Governor, New York City Mayor Argue Over Rikers Island

In the wake of an announcement last Thursday that 29 alleged gang members were indicted on a charge of attacks on inmates and officers at Rikers Island, Gov. Cuomo and New York City Mayor Bill de Blasio traded criticisms about de Blasio’s plan to close Rikers Island.

Alphonso David, Gov. Cuomo’s chief counsel, released a statement criticizing Mayor de Blasio’s 10-year plan to close the city’s jails on Rikers Island and suggesting that the city should be moving to close Rikers Island more quickly.

Mayor de Blasio’s office responded harshly to the comments, accusing the Governor of engaging in “political theater” saying that the Governor should focus on the problems of the state’s prison system.

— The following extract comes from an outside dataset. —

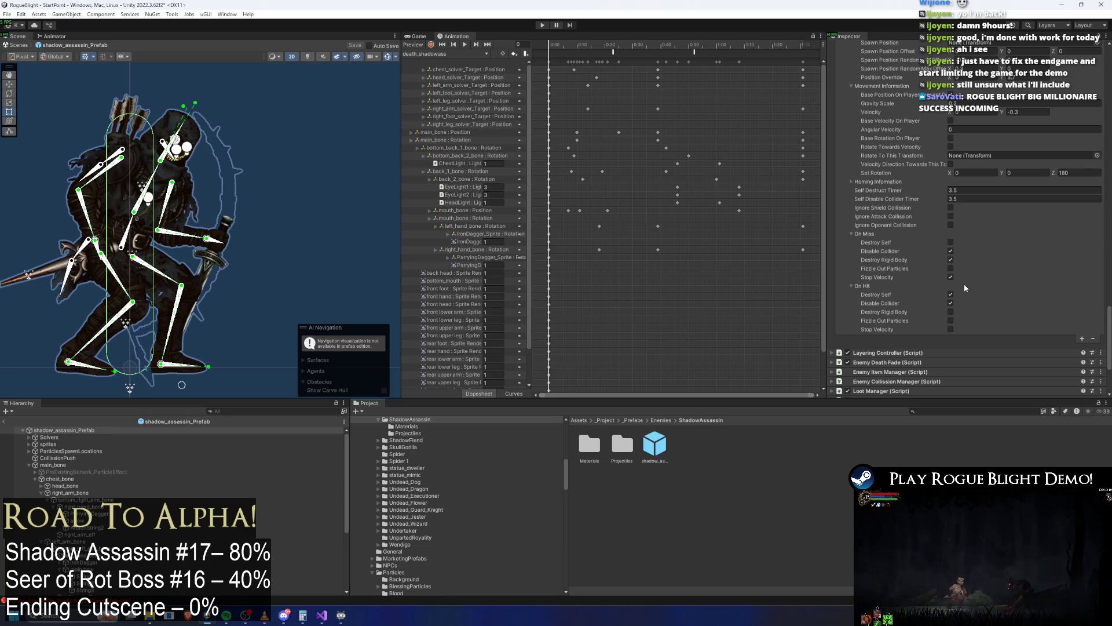
left_click(951, 294)
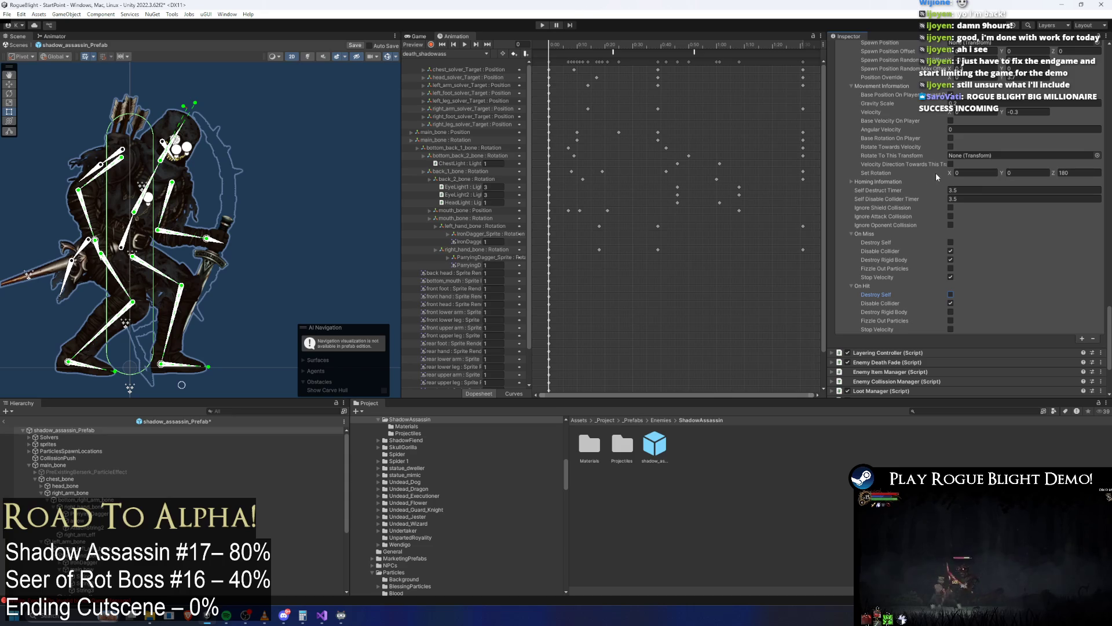
key("ctrl+s")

This is just latest front in the feud between Gov. Cuomo and Mayor de Blasio, which most recently focused on who would pay for costly investments in the New York City subway system.

Political Update

Winners & Losers

Each week, City & State New York publishes a list of the week’s political “winners” and “losers.”  Read last week’s list here.

Coming Up

The Board of Regents holds its next meeting on September 11 and 12.

Primary elections are being held on September 12.

The Public Service Commission (PSC) holds its next meeting on September 14.

The State Board of Elections holds its next meeting on September 15.

The Joint Commission on Public Ethics (JCOPE) holds its next meeting on September 19.